▶ _Goal of the exercise_
Write out every record in full, keeping each character exactly as it is.

▶ _Records shown_
========

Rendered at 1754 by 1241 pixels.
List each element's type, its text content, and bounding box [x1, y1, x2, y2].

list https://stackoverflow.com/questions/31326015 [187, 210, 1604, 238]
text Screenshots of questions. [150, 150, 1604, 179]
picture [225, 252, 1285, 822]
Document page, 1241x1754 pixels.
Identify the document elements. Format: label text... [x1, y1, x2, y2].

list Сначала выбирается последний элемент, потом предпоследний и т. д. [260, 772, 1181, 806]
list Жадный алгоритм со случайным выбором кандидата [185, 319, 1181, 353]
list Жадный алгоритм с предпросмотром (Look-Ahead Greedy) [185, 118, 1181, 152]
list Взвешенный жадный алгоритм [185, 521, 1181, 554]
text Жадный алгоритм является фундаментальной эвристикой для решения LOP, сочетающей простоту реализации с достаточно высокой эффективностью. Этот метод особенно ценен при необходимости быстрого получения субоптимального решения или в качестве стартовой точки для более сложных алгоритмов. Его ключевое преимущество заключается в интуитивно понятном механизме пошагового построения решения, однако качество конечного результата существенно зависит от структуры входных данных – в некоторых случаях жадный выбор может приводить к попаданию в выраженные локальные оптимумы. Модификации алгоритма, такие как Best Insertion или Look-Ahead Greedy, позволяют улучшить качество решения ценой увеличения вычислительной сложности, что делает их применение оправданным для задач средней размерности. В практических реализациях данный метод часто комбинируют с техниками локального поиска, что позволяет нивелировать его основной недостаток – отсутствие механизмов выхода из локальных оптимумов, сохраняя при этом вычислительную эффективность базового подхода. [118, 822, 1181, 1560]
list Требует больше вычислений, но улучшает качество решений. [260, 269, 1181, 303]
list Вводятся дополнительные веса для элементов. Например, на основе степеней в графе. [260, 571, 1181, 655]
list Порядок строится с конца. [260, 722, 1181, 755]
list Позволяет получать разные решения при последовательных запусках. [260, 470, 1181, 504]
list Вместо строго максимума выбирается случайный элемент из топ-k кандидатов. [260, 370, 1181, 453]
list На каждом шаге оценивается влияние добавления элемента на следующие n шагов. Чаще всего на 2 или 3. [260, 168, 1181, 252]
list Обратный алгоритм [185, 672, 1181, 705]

========

▶ _Response to the task_
Rendered at 1754 by 1241 pixels.
List each element's type, its text content, and bounding box [x1, y1, x2, y2].

list https://stackoverflow.com/questions/31326015 [187, 210, 1604, 238]
text Screenshots of questions. [150, 150, 1604, 179]
picture [225, 252, 1285, 822]
Document page, 1241x1754 pixels.
Identify the document elements. Format: label text... [x1, y1, x2, y2].

list Сначала выбирается последний элемент, потом предпоследний и т. д. [260, 772, 1181, 806]
list Жадный алгоритм со случайным выбором кандидата [185, 319, 1181, 353]
list Жадный алгоритм с предпросмотром (Look-Ahead Greedy) [185, 118, 1181, 152]
list Взвешенный жадный алгоритм [185, 521, 1181, 554]
text Жадный алгоритм является фундаментальной эвристикой для решения LOP, сочетающей простоту реализации с достаточно высокой эффективностью. Этот метод особенно ценен при необходимости быстрого получения субоптимального решения или в качестве стартовой точки для более сложных алгоритмов. Его ключевое преимущество заключается в интуитивно понятном механизме пошагового построения решения, однако качество конечного результата существенно зависит от структуры входных данных – в некоторых случаях жадный выбор может приводить к попаданию в выраженные локальные оптимумы. Модификации алгоритма, такие как Best Insertion или Look-Ahead Greedy, позволяют улучшить качество решения ценой увеличения вычислительной сложности, что делает их применение оправданным для задач средней размерности. В практических реализациях данный метод часто комбинируют с техниками локального поиска, что позволяет нивелировать его основной недостаток – отсутствие механизмов выхода из локальных оптимумов, сохраняя при этом вычислительную эффективность базового подхода. [118, 822, 1181, 1560]
list Требует больше вычислений, но улучшает качество решений. [260, 269, 1181, 303]
list Вводятся дополнительные веса для элементов. Например, на основе степеней в графе. [260, 571, 1181, 655]
list Порядок строится с конца. [260, 722, 1181, 755]
list Позволяет получать разные решения при последовательных запусках. [260, 470, 1181, 504]
list Вместо строго максимума выбирается случайный элемент из топ-k кандидатов. [260, 370, 1181, 453]
list На каждом шаге оценивается влияние добавления элемента на следующие n шагов. Чаще всего на 2 или 3. [260, 168, 1181, 252]
list Обратный алгоритм [185, 672, 1181, 705]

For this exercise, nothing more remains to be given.